Processing Samples:   0%|          | 0/10 [00:00<?, ?it/s]
Processing Samples: 100%|██████████| 10/10 [00:18<00:00,  1.81s/it]
/home/gilberthan/anaconda3/envs/py311/lib/python3.11/site-packages/pandas/core/internals/blocks.py:329: RuntimeWarning: invalid value encountered in sqrt
  result = func(self.values, **kwargs)
/home/gilberthan/anaconda3/envs/py311/lib/python3.11/site-packages/mudata/_core/mudata.py:491: UserWarning: Cannot join columns with the same name because var_names are intersecting.
  warnings.warn(

dotDf=tja.utils.makeDotTable(goRes,gene=symbol,
                             sample=goRes.obs_names)

groupObs=adata.obs[["sample","group"]].drop_duplicates()
groupObs.index=goRes.obs_names
col_ha = pch.HeatmapAnnotation(Group=pch.anno_simple(groupObs['group'],cmap='Set1',legend=False,add_text=True),
                           verbose=0,label_side='left',label_kws={'horizontalalignment':'right'})

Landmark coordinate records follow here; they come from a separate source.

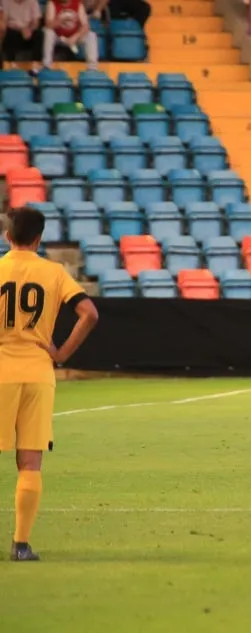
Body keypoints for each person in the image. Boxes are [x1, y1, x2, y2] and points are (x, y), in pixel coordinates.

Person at [0, 207, 99, 561]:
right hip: (39, 374)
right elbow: (89, 313)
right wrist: (61, 354)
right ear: (39, 239)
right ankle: (21, 545)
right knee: (30, 463)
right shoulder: (54, 272)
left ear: (7, 236)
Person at [43, 0, 97, 70]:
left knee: (91, 35)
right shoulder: (52, 3)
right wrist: (60, 21)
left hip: (74, 37)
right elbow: (48, 25)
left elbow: (86, 26)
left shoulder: (77, 4)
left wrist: (75, 37)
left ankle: (92, 68)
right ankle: (47, 65)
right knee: (48, 32)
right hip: (59, 37)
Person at [0, 0, 43, 71]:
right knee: (9, 34)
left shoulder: (32, 2)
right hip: (13, 29)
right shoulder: (5, 2)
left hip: (29, 30)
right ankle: (11, 64)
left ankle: (35, 65)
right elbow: (4, 21)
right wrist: (20, 29)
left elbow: (36, 22)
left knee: (39, 34)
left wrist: (29, 29)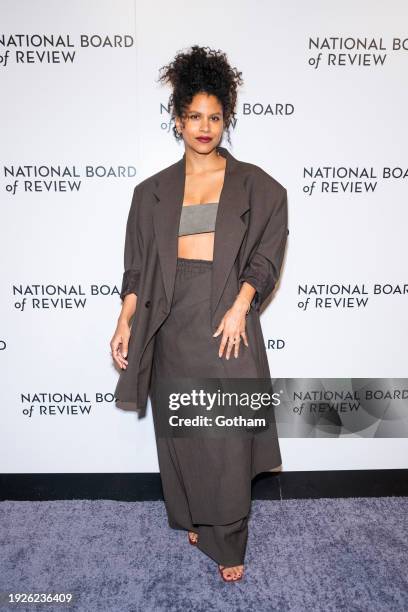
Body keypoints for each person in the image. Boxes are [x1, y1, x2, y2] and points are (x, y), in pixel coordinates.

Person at [110, 45, 288, 582]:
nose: (204, 127)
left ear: (226, 119)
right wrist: (125, 317)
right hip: (170, 316)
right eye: (194, 116)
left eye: (215, 117)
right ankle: (195, 517)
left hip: (224, 312)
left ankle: (228, 538)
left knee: (227, 434)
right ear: (178, 119)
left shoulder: (259, 185)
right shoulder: (152, 193)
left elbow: (265, 254)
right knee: (184, 427)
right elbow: (138, 268)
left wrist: (241, 305)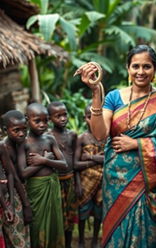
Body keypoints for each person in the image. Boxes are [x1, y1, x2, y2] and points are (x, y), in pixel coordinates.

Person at [75, 44, 156, 247]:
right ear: (128, 69)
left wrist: (137, 143)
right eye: (135, 66)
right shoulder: (114, 97)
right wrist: (96, 93)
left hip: (147, 182)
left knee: (145, 235)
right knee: (115, 233)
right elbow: (100, 134)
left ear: (154, 71)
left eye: (147, 67)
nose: (140, 72)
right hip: (116, 179)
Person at [17, 103, 68, 248]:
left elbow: (64, 164)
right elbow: (23, 173)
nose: (42, 125)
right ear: (27, 120)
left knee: (54, 223)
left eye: (45, 121)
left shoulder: (50, 139)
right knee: (37, 224)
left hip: (52, 186)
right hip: (36, 190)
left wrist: (45, 160)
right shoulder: (24, 143)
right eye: (37, 121)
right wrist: (42, 162)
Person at [47, 101, 79, 248]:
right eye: (57, 116)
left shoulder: (72, 135)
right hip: (55, 181)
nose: (62, 118)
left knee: (70, 216)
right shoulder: (47, 137)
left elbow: (74, 161)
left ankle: (68, 244)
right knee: (57, 216)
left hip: (70, 179)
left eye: (64, 114)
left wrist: (77, 183)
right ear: (49, 118)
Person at [74, 104, 105, 248]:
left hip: (102, 182)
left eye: (96, 116)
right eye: (89, 116)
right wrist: (78, 184)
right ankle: (80, 240)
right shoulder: (82, 138)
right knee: (83, 211)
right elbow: (76, 165)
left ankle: (94, 240)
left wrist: (91, 158)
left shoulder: (106, 137)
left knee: (99, 211)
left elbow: (109, 160)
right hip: (86, 182)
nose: (92, 120)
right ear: (85, 118)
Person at [0, 110, 32, 247]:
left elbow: (12, 175)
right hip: (8, 194)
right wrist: (25, 205)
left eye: (24, 129)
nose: (21, 134)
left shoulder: (18, 144)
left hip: (11, 194)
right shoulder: (5, 146)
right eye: (16, 130)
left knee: (19, 236)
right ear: (5, 130)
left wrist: (13, 204)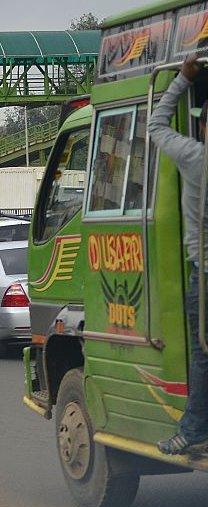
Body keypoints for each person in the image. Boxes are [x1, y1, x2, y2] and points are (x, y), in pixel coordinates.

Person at [150, 54, 208, 455]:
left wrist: (182, 79)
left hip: (202, 276)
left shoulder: (195, 157)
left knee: (202, 353)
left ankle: (192, 429)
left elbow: (154, 125)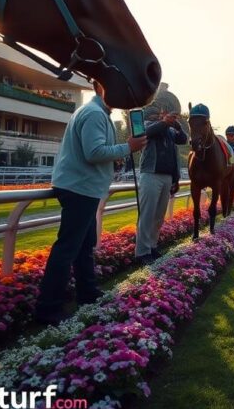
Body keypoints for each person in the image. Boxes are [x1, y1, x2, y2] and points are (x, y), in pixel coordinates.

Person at [34, 82, 146, 325]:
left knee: (84, 246)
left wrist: (115, 157)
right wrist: (128, 147)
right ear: (98, 87)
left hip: (81, 186)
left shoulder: (95, 112)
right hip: (80, 187)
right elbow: (93, 153)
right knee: (68, 247)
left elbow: (97, 152)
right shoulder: (94, 114)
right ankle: (48, 308)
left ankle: (88, 292)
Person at [135, 106, 187, 265]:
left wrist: (178, 126)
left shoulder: (169, 130)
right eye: (160, 114)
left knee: (158, 216)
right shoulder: (147, 125)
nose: (162, 116)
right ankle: (142, 252)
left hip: (166, 177)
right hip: (150, 174)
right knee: (147, 214)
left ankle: (152, 246)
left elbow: (183, 139)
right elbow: (148, 133)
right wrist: (165, 122)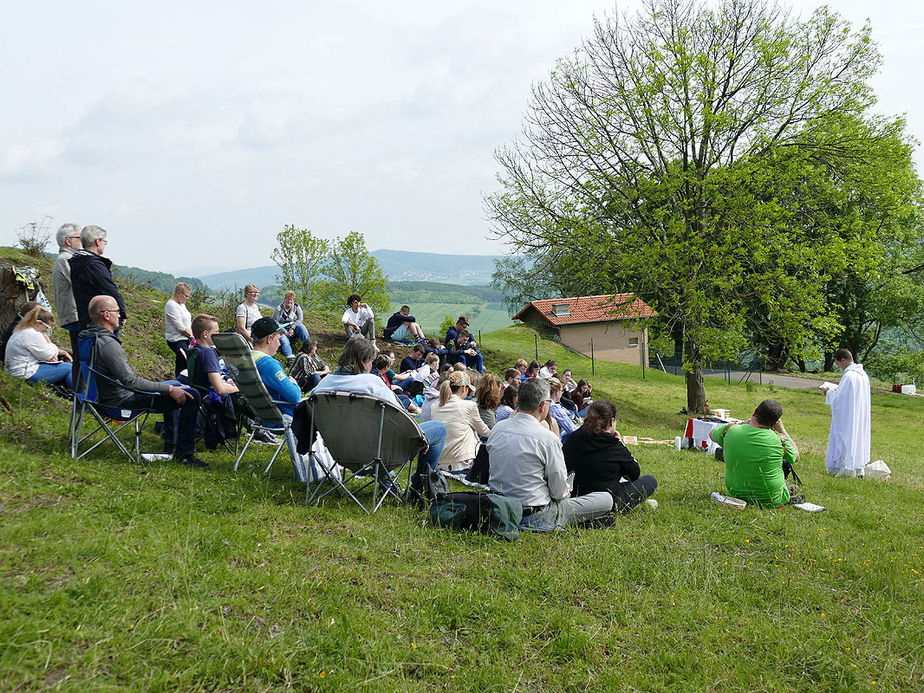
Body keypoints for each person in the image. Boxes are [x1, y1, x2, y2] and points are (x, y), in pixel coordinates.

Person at [80, 295, 204, 467]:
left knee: (177, 385)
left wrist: (169, 388)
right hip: (122, 402)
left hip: (102, 397)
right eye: (117, 312)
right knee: (192, 395)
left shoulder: (89, 337)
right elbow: (130, 381)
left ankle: (172, 442)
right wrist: (168, 390)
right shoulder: (108, 344)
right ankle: (184, 454)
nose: (120, 315)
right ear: (106, 315)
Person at [487, 377, 615, 530]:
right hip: (537, 515)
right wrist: (565, 491)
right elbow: (559, 493)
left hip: (499, 508)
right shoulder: (547, 439)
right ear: (543, 406)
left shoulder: (498, 428)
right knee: (606, 499)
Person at [311, 337, 446, 477]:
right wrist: (421, 438)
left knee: (375, 435)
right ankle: (420, 486)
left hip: (340, 452)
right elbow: (400, 416)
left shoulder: (323, 385)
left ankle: (387, 485)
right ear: (364, 362)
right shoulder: (372, 383)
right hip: (378, 453)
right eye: (371, 361)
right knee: (439, 428)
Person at [562, 401, 657, 511]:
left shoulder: (574, 437)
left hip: (575, 495)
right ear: (612, 421)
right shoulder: (615, 446)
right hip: (606, 501)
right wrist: (621, 443)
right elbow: (634, 474)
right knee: (650, 480)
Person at [249, 317, 311, 481]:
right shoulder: (269, 364)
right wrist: (295, 383)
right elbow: (294, 396)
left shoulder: (246, 360)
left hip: (263, 415)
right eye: (279, 338)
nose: (280, 342)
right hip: (284, 416)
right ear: (269, 339)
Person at [708, 399, 798, 507]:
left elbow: (711, 434)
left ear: (755, 412)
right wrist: (782, 430)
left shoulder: (729, 430)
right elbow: (796, 456)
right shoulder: (780, 440)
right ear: (774, 424)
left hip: (735, 495)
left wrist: (741, 423)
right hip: (772, 500)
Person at [821, 348, 871, 477]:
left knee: (845, 439)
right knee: (857, 438)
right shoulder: (863, 375)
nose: (838, 367)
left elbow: (840, 401)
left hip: (848, 416)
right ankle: (858, 468)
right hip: (859, 414)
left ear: (843, 360)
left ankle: (845, 469)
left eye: (838, 364)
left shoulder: (849, 376)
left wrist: (829, 392)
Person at [430, 370, 491, 472]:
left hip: (438, 461)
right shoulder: (469, 405)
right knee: (473, 432)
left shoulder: (434, 406)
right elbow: (484, 431)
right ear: (464, 388)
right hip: (461, 462)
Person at [69, 225, 126, 330]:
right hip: (101, 321)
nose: (104, 244)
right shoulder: (93, 265)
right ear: (97, 241)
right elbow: (109, 289)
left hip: (86, 317)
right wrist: (121, 312)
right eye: (104, 241)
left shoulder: (78, 260)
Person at [4, 305, 73, 388]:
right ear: (39, 323)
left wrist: (51, 351)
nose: (46, 330)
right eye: (47, 327)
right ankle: (78, 395)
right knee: (70, 368)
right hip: (24, 373)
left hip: (15, 371)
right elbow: (48, 355)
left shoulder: (22, 330)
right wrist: (49, 343)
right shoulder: (33, 334)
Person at [51, 222, 82, 357]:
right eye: (79, 237)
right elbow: (81, 283)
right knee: (81, 355)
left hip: (75, 313)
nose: (82, 240)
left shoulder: (68, 258)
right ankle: (80, 378)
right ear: (68, 241)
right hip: (75, 314)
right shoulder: (66, 259)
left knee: (81, 354)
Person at [273, 290, 310, 365]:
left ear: (293, 300)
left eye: (291, 300)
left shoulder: (296, 307)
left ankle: (309, 347)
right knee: (284, 340)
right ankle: (290, 358)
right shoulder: (279, 309)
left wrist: (292, 328)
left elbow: (300, 319)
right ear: (284, 299)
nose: (289, 301)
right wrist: (285, 332)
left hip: (294, 329)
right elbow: (276, 322)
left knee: (302, 327)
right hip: (283, 330)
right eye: (287, 299)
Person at [164, 283, 193, 377]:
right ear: (179, 293)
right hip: (177, 340)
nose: (187, 298)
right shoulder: (171, 305)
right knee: (183, 361)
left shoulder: (181, 304)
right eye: (186, 296)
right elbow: (180, 327)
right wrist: (193, 336)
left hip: (187, 338)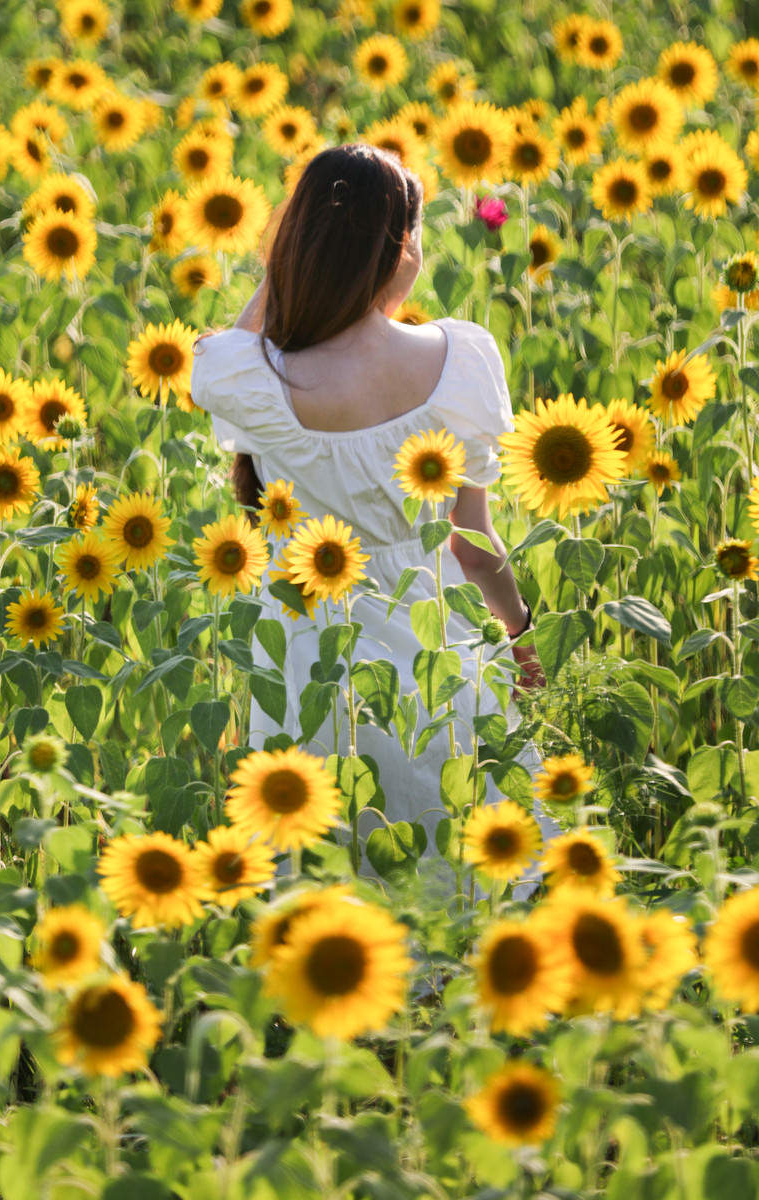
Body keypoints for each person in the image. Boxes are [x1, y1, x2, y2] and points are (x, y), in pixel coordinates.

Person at [190, 143, 556, 877]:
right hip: (432, 640)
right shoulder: (461, 361)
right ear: (401, 248)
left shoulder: (259, 378)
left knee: (325, 854)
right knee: (458, 844)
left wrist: (290, 270)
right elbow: (471, 544)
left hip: (305, 651)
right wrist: (519, 631)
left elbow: (222, 350)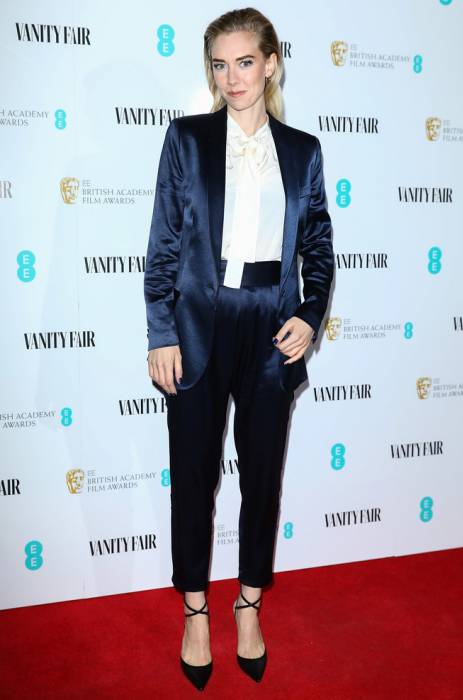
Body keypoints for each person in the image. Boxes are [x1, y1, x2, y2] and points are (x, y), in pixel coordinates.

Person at [144, 7, 334, 691]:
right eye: (220, 65)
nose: (233, 77)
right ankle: (196, 611)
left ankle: (248, 603)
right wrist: (162, 331)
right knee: (194, 473)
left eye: (245, 62)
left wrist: (310, 315)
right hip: (199, 321)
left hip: (271, 327)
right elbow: (163, 243)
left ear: (271, 64)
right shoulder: (187, 140)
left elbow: (318, 247)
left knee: (262, 474)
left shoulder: (304, 151)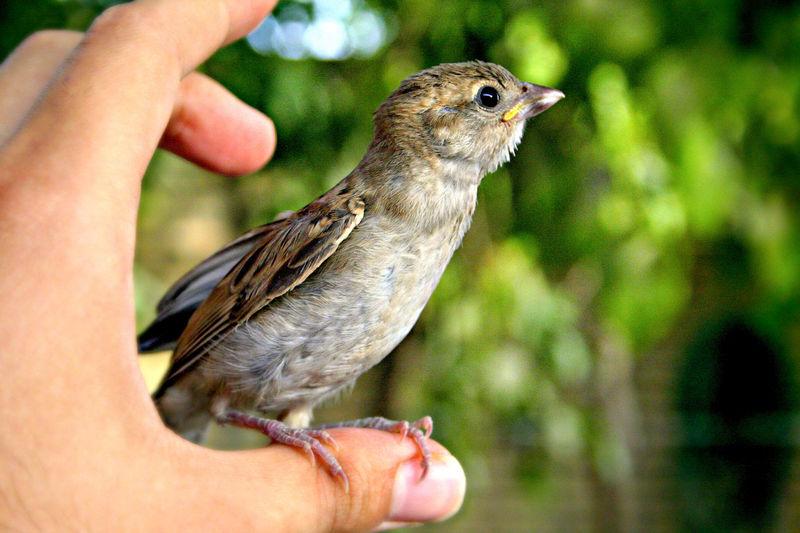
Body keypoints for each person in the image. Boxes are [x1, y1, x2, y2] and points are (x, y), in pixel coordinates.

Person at [0, 1, 465, 530]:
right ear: (436, 128)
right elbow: (230, 302)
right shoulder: (347, 216)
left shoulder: (441, 224)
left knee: (303, 427)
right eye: (489, 101)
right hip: (207, 387)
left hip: (280, 399)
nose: (521, 106)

tja.utils.trajDotplot(dotDf,col_split=groupObs['group'],top_annotation=col_ha)

Starting plotting..
Starting calculating row orders..
Reordering rows..
Starting calculating col orders..
Reordering cols..
Plotting matrix..
Warning: ratio is deprecated, please use max_s instead
Using user provided max_s: 60
Collecting legends..
Plotting legends..
Estimated legend width: 12.172222222222222 mm
Incresing ncol
Incresing ncol
More than 3 cols is not supported
Legend too long, generating a new column..

png

From the trajectory dot plot, we can observe that in the gene set, Irf1, Socs2, Pik3r1, and Ghr exhibit similar expression patterns to the overall activity. However, Pxn, Tyk2, and Gdf15 show distinct expression patterns. Let’s take a closer look at these genes.

sc.pl.umap(adata,color=["Irf1", "Socs2","Pik3r1","Pxn","Tyk2","Gdf15"],use_raw=False,ncols=3)

png

These results confirm our findings. Therefore, we now understand that Irf1, Socs2, and Pik3r1 may be more crucial genes in this pathway.